**EXERCISE AIM**
Only lines holding the word "significant" are wanted. Copy them from the listing below.

**DATA TO USE**

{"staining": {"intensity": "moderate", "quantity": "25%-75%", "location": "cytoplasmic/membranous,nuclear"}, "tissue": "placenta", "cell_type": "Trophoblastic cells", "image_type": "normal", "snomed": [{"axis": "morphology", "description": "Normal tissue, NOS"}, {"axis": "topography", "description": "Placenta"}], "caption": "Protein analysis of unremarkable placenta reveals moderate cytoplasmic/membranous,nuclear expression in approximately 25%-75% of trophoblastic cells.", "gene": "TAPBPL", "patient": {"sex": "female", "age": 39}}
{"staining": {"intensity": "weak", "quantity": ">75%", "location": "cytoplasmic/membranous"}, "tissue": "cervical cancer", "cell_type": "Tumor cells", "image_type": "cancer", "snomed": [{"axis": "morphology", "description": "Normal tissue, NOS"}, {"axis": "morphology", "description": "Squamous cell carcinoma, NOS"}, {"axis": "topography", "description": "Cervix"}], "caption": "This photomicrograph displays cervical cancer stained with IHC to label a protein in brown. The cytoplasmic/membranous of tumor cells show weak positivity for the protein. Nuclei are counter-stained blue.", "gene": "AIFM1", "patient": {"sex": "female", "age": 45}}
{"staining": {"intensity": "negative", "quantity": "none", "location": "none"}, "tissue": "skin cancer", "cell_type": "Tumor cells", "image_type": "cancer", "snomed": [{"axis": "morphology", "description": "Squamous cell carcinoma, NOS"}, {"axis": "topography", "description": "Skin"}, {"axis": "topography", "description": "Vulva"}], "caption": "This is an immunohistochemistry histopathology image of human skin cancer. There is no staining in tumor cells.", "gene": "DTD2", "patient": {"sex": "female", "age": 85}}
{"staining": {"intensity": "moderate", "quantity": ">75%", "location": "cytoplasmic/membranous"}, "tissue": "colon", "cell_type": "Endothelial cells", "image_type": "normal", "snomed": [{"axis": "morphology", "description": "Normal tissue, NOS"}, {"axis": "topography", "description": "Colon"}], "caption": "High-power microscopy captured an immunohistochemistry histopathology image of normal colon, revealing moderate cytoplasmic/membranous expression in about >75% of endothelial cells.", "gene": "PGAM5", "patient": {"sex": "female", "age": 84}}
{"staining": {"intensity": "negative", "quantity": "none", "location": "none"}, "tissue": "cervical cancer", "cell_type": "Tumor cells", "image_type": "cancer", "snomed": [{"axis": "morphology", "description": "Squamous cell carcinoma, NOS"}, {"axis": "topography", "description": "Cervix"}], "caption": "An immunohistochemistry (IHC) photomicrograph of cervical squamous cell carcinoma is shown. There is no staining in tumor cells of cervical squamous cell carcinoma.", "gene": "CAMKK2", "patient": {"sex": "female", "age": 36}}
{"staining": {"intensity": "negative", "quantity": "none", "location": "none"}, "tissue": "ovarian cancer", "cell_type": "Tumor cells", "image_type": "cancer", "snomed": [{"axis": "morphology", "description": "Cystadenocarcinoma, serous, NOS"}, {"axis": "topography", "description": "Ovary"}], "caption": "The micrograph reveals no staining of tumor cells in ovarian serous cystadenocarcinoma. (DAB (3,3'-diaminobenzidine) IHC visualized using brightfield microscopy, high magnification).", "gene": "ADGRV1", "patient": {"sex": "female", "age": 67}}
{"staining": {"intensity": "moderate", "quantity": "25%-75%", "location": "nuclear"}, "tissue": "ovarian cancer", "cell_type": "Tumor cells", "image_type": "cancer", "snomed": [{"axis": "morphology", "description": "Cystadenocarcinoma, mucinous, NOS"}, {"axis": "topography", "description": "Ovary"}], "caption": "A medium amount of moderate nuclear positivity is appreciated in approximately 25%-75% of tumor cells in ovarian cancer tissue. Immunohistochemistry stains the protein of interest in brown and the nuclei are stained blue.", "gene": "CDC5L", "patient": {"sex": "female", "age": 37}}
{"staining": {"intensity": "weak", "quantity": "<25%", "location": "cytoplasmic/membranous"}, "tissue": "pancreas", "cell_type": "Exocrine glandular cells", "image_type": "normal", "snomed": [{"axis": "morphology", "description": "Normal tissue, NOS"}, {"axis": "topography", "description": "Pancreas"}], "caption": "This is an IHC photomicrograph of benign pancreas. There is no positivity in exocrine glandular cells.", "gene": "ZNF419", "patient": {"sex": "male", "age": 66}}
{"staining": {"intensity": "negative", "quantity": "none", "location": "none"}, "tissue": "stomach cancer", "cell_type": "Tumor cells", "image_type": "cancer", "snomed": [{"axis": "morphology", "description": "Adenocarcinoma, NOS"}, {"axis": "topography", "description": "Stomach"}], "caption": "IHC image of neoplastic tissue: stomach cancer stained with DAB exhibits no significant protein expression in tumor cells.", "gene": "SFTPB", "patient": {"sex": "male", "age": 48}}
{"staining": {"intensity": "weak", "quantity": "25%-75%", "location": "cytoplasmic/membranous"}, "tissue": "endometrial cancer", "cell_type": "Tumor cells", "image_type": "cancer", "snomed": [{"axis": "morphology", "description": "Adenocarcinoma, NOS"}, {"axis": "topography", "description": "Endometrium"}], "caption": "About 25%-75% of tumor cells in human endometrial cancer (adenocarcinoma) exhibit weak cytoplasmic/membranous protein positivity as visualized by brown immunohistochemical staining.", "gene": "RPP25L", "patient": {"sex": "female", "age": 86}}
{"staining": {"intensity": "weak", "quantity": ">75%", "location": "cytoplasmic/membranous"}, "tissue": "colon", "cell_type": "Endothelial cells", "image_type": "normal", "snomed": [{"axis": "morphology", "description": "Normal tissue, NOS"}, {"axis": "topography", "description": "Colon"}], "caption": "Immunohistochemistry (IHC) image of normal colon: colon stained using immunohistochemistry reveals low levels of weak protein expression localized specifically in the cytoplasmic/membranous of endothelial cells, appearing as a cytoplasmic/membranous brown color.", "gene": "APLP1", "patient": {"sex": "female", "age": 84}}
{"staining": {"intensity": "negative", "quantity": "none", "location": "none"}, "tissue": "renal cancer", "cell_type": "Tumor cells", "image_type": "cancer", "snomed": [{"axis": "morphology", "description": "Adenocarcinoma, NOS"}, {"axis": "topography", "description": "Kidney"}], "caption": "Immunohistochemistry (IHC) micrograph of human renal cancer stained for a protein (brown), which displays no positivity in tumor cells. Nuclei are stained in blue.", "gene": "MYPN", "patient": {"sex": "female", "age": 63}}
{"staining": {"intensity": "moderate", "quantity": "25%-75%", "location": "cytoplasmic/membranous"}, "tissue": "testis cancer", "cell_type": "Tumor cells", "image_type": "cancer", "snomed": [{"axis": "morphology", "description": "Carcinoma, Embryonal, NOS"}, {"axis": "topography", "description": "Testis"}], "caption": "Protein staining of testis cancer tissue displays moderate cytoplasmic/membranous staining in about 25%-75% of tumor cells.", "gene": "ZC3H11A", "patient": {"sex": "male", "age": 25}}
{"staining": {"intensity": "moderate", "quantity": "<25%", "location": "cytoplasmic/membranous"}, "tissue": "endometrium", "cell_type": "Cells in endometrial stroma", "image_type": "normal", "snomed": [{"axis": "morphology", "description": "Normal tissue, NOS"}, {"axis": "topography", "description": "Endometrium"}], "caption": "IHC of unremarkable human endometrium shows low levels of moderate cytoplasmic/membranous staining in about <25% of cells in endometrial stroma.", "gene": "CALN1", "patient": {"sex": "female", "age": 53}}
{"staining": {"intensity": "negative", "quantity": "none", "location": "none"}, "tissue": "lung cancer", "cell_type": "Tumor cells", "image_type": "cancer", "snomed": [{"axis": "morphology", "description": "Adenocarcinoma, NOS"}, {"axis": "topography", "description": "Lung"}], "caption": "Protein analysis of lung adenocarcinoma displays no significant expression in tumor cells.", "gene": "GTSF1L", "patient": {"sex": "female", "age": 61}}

**ANSWER SPACE**
{"staining": {"intensity": "negative", "quantity": "none", "location": "none"}, "tissue": "stomach cancer", "cell_type": "Tumor cells", "image_type": "cancer", "snomed": [{"axis": "morphology", "description": "Adenocarcinoma, NOS"}, {"axis": "topography", "description": "Stomach"}], "caption": "IHC image of neoplastic tissue: stomach cancer stained with DAB exhibits no significant protein expression in tumor cells.", "gene": "SFTPB", "patient": {"sex": "male", "age": 48}}
{"staining": {"intensity": "negative", "quantity": "none", "location": "none"}, "tissue": "lung cancer", "cell_type": "Tumor cells", "image_type": "cancer", "snomed": [{"axis": "morphology", "description": "Adenocarcinoma, NOS"}, {"axis": "topography", "description": "Lung"}], "caption": "Protein analysis of lung adenocarcinoma displays no significant expression in tumor cells.", "gene": "GTSF1L", "patient": {"sex": "female", "age": 61}}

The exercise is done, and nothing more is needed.